Time-resolved Mn Kα emission reveals early redox dynamics in the S3 to S0 transition of the photosystem II Kok cycle

Photosystem II (PS II) catalyzes the light-driven oxidation of water to O2. Kok cycle describes this four-electron process in the oxygen-evolving complex (Mn4Ca cluster) of PS II. PSII catalytic cycle has been analyzed with time-resolved methods such as time-resolved crystallography, optical pump-probe and X-ray spectroscopies to identify the key mechanistic features of the process. The consensus is that O-O bond is forming in the S3 to S0 transition of the Kok cycle, but the mechanistic details of this process remain unconfirmed. Time-resolved X-ray emission spectroscopy (TR-XES) allows the analysis of the Kok cycle where spectroscopic changes potentially reflect the O-O bond formation. A new spectrometer was commissioned for optimized detection of the Mn Kα lines. S0-S1-S2-S3 states of the Kok cycle were probed, including 200 and 500 μsec time points in the S3 to S0 transition. The Mn Kα1 spectral line is sensitive to the Mn oxidation state via the line width and position. The line width measured in PS II is consistent with Mn4Ca cluster MnIII and MnIV oxidation states.
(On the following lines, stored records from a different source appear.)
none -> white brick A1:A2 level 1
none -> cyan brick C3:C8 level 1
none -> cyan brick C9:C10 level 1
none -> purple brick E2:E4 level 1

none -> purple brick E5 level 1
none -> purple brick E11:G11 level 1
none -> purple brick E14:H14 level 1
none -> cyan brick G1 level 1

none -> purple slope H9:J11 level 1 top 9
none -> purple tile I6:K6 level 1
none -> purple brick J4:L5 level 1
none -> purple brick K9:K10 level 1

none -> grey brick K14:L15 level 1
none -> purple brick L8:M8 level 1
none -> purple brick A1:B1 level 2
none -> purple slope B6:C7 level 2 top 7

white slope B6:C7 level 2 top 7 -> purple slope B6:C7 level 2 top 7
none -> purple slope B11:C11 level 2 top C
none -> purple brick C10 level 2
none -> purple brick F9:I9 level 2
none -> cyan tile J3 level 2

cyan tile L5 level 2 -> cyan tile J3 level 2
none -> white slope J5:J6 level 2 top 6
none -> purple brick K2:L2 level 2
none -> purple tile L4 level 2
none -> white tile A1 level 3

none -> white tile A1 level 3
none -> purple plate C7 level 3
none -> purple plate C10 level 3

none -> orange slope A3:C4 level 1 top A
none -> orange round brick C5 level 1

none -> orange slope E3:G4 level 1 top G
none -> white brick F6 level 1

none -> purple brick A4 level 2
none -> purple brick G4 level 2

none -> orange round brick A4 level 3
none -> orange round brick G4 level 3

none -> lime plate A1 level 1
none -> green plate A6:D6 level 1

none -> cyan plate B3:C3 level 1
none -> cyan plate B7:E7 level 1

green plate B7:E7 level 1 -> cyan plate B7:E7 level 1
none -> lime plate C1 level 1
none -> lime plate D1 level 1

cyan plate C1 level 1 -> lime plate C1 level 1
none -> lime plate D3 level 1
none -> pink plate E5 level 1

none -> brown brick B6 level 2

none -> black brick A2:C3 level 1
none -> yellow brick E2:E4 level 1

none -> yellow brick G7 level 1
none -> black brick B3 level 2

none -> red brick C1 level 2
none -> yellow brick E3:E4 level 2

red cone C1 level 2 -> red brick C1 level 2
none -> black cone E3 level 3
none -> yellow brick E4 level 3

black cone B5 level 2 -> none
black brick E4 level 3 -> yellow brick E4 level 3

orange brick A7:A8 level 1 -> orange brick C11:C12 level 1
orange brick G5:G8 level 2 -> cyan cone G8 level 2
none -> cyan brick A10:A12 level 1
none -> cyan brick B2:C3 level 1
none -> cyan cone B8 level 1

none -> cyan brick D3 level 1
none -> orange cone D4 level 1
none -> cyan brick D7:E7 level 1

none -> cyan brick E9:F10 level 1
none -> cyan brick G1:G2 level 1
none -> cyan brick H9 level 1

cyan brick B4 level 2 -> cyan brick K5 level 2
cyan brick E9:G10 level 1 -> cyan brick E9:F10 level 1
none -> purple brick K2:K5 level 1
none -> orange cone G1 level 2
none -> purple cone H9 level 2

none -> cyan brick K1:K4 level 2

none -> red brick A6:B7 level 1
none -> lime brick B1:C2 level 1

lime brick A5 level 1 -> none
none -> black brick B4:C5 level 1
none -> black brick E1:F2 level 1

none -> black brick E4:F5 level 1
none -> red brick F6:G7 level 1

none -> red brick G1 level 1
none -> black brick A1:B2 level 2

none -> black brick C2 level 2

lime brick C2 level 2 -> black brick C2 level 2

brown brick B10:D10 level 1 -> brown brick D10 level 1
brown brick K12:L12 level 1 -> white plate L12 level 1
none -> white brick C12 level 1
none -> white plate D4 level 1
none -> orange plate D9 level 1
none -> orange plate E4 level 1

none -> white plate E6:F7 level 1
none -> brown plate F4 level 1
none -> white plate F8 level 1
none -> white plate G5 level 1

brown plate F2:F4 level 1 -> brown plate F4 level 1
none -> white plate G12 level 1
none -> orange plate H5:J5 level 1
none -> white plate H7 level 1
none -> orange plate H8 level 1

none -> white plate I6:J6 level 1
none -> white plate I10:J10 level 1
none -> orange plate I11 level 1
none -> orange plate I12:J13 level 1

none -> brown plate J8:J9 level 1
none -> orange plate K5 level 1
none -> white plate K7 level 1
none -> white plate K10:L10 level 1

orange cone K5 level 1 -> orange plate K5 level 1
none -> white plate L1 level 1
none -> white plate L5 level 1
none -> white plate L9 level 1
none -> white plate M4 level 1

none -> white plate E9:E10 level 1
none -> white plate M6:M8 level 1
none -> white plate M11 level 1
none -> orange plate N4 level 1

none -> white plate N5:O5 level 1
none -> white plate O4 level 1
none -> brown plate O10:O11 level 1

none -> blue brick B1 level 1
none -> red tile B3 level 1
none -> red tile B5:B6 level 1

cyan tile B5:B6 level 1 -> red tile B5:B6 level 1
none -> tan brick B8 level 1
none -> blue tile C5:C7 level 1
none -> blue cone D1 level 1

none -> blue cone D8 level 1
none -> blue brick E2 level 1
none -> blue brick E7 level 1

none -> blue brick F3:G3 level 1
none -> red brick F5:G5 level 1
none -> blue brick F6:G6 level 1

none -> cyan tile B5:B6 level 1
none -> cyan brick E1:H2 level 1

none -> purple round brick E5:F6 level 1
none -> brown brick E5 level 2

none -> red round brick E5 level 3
Line position shifts to low energy during oxidation in the S1-S2-S3 transitions and to higher energy for all states after S3. Results have shown spectral changes as early as 200 μsec in the S3-to-S0 transition, in agreement with earlier reports of the Mn Kβ TR-XES. These were attributed to significant changes in the electronic structure of the Mn centers consistent with the reduction of the Mn ion from IV to III oxidation state, which are likely to accompany the O-O bond formation.